Penyempurnaan ini dilakukan karena maraknya pertumbuhan belanja iklan sejalan dengan munculnya
sejumlah TV swasta. Persaingan iklan yang kian sengit ternyata telah ikut mendorong karya cipta iklan ke
kawasan abu-abu (grey area). Sementara itu dengan semakin besarnya ekspose iklan ke hadapan
masyarakat membuatnya menjadi rentan terhadap kritik publik.
Sebenarnya substansi isi kode etik itu sudah sangat baik dna memuat hal-hal yang sifatnya konsisten
dengan International Code of Advertising Practice of the International Chamber of Commerce, yaitu
kitab suci self regulation dalam periklanan.

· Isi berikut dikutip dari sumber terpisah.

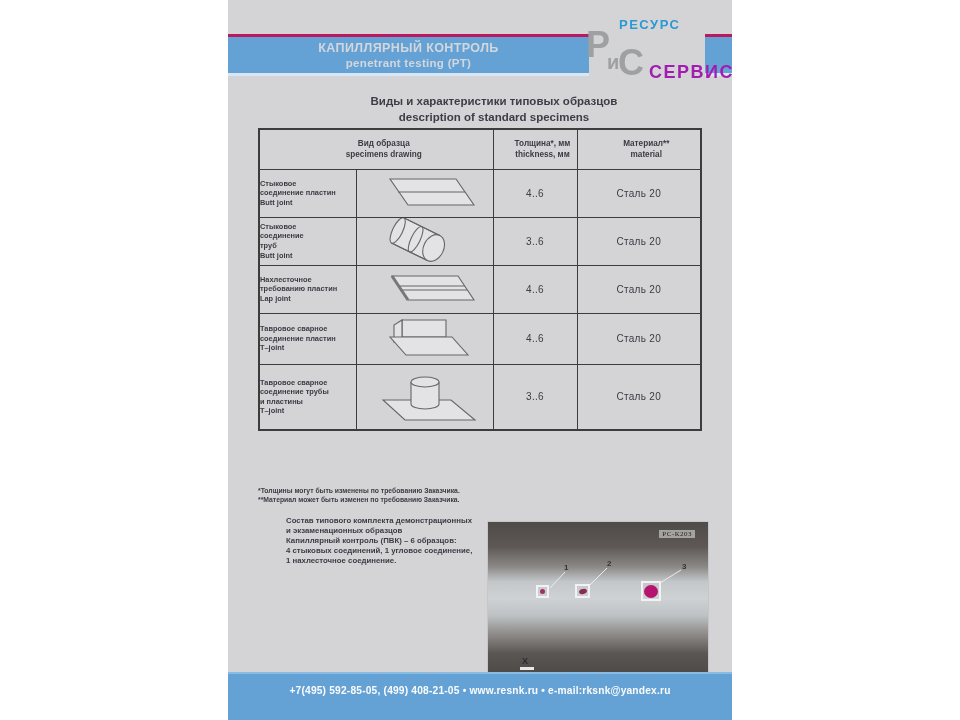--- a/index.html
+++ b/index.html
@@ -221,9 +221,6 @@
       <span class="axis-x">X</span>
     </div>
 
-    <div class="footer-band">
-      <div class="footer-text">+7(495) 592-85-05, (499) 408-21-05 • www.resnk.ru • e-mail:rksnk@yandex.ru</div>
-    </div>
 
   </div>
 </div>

TCTKPI dalam Bab II A mengatakan bahwa iklan harus jujur, bertanggungjawab serta tidak boleh
bertentangan dengan hukum yang berlaku. Iklan tidak boleh menyinggung perasaan dan atau
merendahkan martabat, agama, tata susila, adat dan budaya, suku dan golongan. Iklan juga harus dijiwai
oleh asas persaingan yang sehat.
Pemikiran untuk kembali menyempurnakan TCTKPI menjadi semakin penting karena dinamika dalam
masyarakat. Selama ini cukup banyak keluhan muncul dari masyarakat menyangkut iklan yang
ditayangkan di TV, media cetak dan radio. Kode etik dipertanyakan apakah sudah cukup memberikan
perlindungan bagi masyarakat. Beberapa iklan dicomplain karena dianggap melanggar perasaan sosial,
eksploitasi seksual, janji tentang kualitas, eksploitasi anak-anak dalam iklan makanan dan sebagainya.
Sementara cukup banyak aspek yang belum cukup diatur dalam TCTKPI. Bahkan ada yang belum
tersentuh sama sekali, seperti iklan produk tembakau, investasi dan media internet.
Terdapat empat wilayah pelanggaran yang insidennya amat menonjol selama lima tahun terakhir, yaitu :
(1). Kesetaraan jender, (2). Perlindungan terhadap anak-anak, (3). Peniruan karya cipta, dan (4).
Penghindaran etika, yang digunakan untuk memenangkan persaingan yang semakin keras. Kasus
terakhir ini banyak terjadi pada produk-produk kesehatan, minuman beralkohol dan tembakau. Dengan
dalil kreativitas para praktisi periklanan mencoba menyiasati aturan yang ada.

Iklan Kreatif Tetap Etis


Konsumen kita sudah dewasa dan matang dalam menilai iklan. Penggambaran tema-tema kurang etis,
seperti eksploitasi tubuh perempuan dan pelabelan negatif terhadap perempuan nampaknya bisa
diakhiri dengan mengasah kreatifitas. Banyak iklan-iklan pemenang Adfest, Cannes, New York Festival
dan lain-lain sangat menghibur konsumen. Pendekatannya sering memakai gaya film pendek, kadang
seperti video clip. Pembuat iklan dari Thailand juga berani bereksperimen secara total sehingga
menghasilkan iklan –iklan humor yang tidak dangkal.
Banyak keluhan dari pekerja kreatif tentang klien yang tidak mengerti konsep kreatif. Mereka takut
konsumen tidak mengerti isi pesan dari iklan-iklan yang dibuat dengan cerdas. Akhirnya yang kita
saksikan adalah iklan yang cenderung menggurui penonton, iklan yang nyinyir, iklan yang berteriak
seperti pedagang kaki lima , iklan yang membuat banyak orang muak.
Untuk membuat iklan yang bagus memang tidak mudah karena sebuah iklan adalah hasil kerja kolektif
yang melibatkan banyak orang. Dari praktisi, produsen, fotografer, color separator, printing company,
production house, model, dan lain sebagainya. Untuk menghasilkan iklan yang kreatif juga dituntut
kerjasama dari berbagai pihak. Praktisi periklanan dituntut punya kreatifitas dalam melahirkan tema-
tema yang segar, menghibur sekaligus menjual tanpa mengesampingkan seperangkat kode etik yang
telah disepakati bersama oleh insan periklanan Indonesia. Walaupun tidak mudah, tanggung jawab
moral untuk membuat iklan bagus yang tidak melanggar etika janganlah sampai surut.